本文:

くらびぼー

修理屋家業の傍ら書き溜めた、クラッシクカメラの備忘録

ぐるぐるぐるぐるNFD24/1.4

れいによって、業務上でぐるぐるぐるぐる・・・・・・・・。

例えば、ここに愛用のCanonNFD24/1.4があって、
普通ーに撮っていたらマウントがぐらぐらし始めたとします。
多分内部のネジがゆるんだのでしょう。
非常に高価なレンズなのであまり手を出したくないのだけれど、
撮影のためにどうしても急いで必要なので、
自分で調整することにします。

NFD24/14

マウント部分はこんな感じで、ビス3本外すと、NFD24/14 2

この状態に出来て、結局マウントがたつきはここで見えるビスのゆるみだった。
修理はここで終了、後は元に戻すだけ。
時間にすると5分ほどで終わってしまう。

提供データ:
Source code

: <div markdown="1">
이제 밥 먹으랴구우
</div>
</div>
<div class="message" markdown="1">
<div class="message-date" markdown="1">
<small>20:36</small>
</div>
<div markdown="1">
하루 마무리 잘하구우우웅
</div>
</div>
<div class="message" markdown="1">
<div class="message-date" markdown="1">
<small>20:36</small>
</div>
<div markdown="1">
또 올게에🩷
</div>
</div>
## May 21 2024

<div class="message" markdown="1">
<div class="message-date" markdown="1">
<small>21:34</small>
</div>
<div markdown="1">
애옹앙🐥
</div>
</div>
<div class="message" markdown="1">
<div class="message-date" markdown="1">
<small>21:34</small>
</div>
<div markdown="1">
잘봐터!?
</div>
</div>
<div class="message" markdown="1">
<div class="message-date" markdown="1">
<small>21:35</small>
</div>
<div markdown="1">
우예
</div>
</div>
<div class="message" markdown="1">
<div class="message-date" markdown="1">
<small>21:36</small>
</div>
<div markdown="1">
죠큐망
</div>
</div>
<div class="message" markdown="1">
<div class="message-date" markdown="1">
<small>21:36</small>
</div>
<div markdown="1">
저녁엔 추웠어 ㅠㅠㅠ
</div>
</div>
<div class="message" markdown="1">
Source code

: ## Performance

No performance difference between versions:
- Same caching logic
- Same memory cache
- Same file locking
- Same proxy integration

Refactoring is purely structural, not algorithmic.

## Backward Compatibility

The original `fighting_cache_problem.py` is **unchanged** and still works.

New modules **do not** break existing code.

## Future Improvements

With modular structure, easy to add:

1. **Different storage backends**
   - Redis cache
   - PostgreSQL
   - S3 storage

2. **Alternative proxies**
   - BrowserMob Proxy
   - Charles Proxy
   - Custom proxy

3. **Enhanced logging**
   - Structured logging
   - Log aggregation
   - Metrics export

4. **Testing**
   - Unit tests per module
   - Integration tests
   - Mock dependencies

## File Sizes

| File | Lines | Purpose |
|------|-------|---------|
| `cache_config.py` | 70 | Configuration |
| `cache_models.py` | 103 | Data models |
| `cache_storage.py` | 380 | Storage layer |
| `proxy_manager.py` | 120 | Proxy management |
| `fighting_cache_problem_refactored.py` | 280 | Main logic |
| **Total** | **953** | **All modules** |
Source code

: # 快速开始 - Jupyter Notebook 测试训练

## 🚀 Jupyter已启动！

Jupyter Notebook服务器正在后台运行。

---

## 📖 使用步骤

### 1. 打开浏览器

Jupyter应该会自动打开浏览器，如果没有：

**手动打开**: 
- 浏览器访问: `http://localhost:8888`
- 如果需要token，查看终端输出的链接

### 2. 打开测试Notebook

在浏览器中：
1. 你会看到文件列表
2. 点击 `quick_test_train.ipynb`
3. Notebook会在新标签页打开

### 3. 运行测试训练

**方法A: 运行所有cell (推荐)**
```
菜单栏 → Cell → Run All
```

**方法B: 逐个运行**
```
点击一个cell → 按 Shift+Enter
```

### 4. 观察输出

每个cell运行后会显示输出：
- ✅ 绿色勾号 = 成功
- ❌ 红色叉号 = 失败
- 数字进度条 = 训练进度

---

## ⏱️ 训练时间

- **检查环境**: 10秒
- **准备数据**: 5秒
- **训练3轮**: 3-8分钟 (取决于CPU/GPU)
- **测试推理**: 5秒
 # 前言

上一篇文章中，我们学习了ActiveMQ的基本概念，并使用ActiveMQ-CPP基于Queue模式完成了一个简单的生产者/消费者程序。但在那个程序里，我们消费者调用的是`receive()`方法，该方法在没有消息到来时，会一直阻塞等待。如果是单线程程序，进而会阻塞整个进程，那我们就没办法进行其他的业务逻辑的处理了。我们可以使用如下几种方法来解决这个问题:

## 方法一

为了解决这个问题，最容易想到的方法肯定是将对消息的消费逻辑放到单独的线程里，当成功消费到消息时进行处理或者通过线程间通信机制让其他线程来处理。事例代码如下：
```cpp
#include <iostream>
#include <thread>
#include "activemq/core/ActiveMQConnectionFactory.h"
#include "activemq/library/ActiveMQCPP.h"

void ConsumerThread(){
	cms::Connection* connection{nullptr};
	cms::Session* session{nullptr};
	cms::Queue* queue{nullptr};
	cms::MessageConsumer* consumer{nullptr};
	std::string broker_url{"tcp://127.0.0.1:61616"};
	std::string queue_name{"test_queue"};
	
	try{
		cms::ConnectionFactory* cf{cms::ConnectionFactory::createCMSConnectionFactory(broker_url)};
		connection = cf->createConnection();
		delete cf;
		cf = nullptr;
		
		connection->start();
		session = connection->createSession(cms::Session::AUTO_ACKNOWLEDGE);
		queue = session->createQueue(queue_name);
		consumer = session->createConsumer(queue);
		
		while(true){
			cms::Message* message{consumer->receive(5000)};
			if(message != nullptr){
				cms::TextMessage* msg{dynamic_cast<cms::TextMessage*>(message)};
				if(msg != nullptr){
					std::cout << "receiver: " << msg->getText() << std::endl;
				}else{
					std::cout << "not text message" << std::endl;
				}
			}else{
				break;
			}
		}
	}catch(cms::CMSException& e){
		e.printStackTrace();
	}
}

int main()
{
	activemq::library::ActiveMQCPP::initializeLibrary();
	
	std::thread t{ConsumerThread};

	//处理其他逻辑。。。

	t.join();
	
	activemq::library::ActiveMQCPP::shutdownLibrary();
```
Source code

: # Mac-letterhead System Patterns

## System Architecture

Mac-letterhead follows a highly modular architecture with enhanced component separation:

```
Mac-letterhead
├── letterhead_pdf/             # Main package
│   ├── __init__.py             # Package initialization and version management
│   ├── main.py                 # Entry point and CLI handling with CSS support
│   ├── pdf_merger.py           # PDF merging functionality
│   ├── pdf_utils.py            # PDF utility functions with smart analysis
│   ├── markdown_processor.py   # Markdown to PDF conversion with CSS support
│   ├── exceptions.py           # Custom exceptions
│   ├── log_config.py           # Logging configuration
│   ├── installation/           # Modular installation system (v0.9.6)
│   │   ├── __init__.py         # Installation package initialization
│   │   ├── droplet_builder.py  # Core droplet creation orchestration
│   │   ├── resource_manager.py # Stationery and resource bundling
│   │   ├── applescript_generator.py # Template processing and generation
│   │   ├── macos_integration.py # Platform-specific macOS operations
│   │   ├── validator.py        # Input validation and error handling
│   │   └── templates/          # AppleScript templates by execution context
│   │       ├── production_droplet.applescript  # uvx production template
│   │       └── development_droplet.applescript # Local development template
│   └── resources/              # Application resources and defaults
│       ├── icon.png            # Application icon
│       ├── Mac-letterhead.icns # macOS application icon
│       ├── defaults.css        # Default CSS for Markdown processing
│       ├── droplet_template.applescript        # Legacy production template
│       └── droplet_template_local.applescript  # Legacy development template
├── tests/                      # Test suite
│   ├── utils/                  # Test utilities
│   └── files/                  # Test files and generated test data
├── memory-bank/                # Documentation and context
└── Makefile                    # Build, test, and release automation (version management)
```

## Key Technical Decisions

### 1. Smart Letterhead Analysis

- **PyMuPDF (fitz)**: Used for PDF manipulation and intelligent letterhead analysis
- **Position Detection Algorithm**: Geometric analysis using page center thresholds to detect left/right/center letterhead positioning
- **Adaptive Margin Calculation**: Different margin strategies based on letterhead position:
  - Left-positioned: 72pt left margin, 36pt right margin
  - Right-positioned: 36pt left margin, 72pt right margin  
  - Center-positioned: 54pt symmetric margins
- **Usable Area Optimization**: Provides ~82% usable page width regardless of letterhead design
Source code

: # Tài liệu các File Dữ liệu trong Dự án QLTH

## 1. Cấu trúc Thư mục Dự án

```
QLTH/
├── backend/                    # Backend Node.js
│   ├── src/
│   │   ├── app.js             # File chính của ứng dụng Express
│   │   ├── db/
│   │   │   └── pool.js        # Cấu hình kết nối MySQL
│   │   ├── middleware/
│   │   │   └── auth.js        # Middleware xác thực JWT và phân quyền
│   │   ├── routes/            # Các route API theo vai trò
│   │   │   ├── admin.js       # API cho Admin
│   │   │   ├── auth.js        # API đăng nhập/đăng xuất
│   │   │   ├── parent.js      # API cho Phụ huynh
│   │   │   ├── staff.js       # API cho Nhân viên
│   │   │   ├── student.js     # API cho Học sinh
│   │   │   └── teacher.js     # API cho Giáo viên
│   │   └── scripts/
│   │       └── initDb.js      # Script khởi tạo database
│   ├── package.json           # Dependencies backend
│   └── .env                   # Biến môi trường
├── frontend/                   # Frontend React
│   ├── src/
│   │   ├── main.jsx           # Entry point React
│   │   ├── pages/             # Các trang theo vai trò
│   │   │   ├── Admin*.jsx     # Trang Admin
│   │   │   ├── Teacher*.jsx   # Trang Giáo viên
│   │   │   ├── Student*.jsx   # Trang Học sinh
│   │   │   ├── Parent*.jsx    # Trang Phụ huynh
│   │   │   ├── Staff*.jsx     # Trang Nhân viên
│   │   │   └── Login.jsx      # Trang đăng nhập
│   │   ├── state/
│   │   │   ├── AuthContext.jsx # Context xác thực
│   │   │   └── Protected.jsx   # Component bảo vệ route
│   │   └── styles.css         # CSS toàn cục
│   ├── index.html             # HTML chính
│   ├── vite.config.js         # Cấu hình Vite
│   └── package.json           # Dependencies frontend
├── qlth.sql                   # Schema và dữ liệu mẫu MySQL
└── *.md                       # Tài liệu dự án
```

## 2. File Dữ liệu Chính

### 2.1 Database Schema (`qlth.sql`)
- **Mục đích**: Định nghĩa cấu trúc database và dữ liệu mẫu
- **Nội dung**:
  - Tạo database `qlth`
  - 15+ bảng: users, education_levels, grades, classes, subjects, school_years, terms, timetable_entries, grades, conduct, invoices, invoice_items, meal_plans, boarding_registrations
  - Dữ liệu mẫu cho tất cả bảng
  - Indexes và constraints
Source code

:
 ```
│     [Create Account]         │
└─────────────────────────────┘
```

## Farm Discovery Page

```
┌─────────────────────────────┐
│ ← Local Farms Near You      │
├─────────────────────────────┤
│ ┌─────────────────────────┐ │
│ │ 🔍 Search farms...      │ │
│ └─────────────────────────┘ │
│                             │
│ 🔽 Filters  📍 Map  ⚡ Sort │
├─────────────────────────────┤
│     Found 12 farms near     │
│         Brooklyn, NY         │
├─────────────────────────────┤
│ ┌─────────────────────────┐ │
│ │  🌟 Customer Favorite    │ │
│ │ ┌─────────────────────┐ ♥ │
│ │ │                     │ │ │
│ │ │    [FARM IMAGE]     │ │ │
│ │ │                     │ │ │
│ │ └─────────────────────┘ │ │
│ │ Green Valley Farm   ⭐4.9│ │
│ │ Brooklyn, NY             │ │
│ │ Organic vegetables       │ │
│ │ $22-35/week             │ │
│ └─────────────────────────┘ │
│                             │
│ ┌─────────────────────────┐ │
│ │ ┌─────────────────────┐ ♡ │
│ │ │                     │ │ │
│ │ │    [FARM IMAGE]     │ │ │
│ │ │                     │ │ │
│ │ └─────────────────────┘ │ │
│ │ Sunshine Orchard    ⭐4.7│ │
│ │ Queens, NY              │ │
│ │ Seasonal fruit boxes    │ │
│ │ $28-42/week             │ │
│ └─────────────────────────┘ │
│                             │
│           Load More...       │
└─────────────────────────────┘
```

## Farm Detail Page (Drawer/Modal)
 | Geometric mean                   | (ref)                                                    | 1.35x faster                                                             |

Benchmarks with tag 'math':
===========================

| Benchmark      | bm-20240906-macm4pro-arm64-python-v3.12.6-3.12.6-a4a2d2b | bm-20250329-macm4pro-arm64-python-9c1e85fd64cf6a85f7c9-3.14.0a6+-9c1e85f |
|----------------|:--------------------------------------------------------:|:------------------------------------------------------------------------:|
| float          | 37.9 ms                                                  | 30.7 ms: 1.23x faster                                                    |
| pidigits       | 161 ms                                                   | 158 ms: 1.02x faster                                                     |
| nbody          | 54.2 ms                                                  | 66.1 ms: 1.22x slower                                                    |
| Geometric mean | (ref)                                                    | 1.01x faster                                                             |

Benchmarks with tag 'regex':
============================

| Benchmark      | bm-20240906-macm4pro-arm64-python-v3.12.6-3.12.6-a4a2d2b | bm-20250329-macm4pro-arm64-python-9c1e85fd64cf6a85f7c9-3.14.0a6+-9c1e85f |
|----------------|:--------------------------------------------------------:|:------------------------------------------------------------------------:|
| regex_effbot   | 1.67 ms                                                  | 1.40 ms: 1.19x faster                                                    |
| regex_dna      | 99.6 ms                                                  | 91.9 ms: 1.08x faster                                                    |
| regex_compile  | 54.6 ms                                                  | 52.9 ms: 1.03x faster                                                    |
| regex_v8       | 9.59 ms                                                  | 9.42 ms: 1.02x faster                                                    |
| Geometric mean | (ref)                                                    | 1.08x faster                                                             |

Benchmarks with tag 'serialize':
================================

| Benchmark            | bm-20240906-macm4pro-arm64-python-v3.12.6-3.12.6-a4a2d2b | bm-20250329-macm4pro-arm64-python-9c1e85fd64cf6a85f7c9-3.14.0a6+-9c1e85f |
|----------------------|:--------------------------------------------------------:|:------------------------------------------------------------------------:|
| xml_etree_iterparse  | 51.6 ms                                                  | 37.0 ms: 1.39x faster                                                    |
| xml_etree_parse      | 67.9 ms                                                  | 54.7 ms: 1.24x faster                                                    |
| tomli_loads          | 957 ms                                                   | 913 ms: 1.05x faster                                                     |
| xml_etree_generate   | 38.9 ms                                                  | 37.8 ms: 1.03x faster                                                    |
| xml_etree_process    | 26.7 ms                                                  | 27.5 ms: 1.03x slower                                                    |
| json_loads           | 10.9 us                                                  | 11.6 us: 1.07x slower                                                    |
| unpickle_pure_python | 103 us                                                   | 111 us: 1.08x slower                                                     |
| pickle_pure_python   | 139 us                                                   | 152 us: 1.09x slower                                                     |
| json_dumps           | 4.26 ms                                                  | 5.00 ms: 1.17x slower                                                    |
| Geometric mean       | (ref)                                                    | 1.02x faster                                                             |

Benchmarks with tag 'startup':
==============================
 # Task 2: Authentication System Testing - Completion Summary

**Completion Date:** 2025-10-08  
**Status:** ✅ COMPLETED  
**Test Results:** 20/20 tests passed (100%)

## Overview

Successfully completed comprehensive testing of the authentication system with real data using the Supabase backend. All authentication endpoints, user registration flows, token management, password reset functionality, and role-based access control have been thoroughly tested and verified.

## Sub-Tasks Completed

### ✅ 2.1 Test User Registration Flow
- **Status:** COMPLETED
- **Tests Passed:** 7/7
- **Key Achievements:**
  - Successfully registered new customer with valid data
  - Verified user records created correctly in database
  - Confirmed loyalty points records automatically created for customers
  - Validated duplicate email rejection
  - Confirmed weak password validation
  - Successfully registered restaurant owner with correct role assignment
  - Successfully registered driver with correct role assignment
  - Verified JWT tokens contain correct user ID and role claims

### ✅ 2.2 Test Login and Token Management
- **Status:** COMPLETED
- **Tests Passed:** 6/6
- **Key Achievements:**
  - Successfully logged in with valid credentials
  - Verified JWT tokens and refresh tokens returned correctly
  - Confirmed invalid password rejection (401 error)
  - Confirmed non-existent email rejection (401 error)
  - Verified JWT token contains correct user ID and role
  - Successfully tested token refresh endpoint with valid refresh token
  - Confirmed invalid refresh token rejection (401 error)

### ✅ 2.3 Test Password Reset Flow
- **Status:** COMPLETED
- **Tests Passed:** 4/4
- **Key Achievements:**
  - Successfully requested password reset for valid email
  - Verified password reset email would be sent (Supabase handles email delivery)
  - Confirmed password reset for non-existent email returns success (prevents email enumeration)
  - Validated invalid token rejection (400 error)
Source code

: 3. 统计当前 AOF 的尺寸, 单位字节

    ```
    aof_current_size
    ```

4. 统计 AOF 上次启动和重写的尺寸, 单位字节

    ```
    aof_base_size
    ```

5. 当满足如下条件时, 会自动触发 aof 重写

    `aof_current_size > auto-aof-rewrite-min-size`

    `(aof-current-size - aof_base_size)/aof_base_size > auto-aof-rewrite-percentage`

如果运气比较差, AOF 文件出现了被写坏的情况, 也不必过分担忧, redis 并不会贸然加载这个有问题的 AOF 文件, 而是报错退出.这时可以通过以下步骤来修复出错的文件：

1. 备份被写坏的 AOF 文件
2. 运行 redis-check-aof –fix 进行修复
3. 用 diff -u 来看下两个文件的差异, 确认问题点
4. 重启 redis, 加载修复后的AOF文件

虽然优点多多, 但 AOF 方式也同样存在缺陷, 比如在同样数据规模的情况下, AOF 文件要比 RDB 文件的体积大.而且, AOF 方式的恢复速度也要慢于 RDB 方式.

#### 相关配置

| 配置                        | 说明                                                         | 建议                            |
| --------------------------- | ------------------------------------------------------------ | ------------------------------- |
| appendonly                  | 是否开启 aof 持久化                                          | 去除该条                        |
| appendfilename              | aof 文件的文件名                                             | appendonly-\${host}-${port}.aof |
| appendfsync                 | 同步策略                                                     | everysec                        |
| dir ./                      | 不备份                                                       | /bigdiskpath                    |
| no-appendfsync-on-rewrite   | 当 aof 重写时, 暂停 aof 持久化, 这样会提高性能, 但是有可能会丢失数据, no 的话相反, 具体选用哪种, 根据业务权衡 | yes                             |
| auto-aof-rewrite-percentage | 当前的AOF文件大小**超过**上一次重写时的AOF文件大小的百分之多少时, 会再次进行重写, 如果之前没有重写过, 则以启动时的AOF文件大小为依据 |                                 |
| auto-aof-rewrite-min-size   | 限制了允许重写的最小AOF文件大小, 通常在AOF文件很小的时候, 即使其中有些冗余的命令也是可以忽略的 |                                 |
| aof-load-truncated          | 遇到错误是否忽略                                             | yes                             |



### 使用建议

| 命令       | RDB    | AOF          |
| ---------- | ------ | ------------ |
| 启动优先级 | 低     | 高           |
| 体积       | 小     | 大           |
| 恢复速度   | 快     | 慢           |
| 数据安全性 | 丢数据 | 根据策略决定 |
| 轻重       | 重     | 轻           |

課題:
レンズのマウント修理を扱った本文を、最後の文のあとから書き継いでください。

解答:
しかーし、絞りの作動機構を理解していないと、
絶対に元には戻らない。
実際、元に戻すのに半日は費やした。

判っている修理をお客さんの前でやると、
あまりに簡単でぼったくりに思われてしまうのだけど、
それが出来るのはそれまでに沢山時間を使ったからなのだ。

更に言うと、あれこれ試行錯誤する内に、
むき出しになっている後ろ玉に、
傷が付くこともあるし、
経った3本しかないビスも、ごちゃごちゃしている内に足下に落ちて
それを探す内、また何か落として・・・地獄を見ることもある・・・・。
たったこれだけの作業でも、地雷原なのに、カメラ一個だと・・・・・・。

因果な商売です。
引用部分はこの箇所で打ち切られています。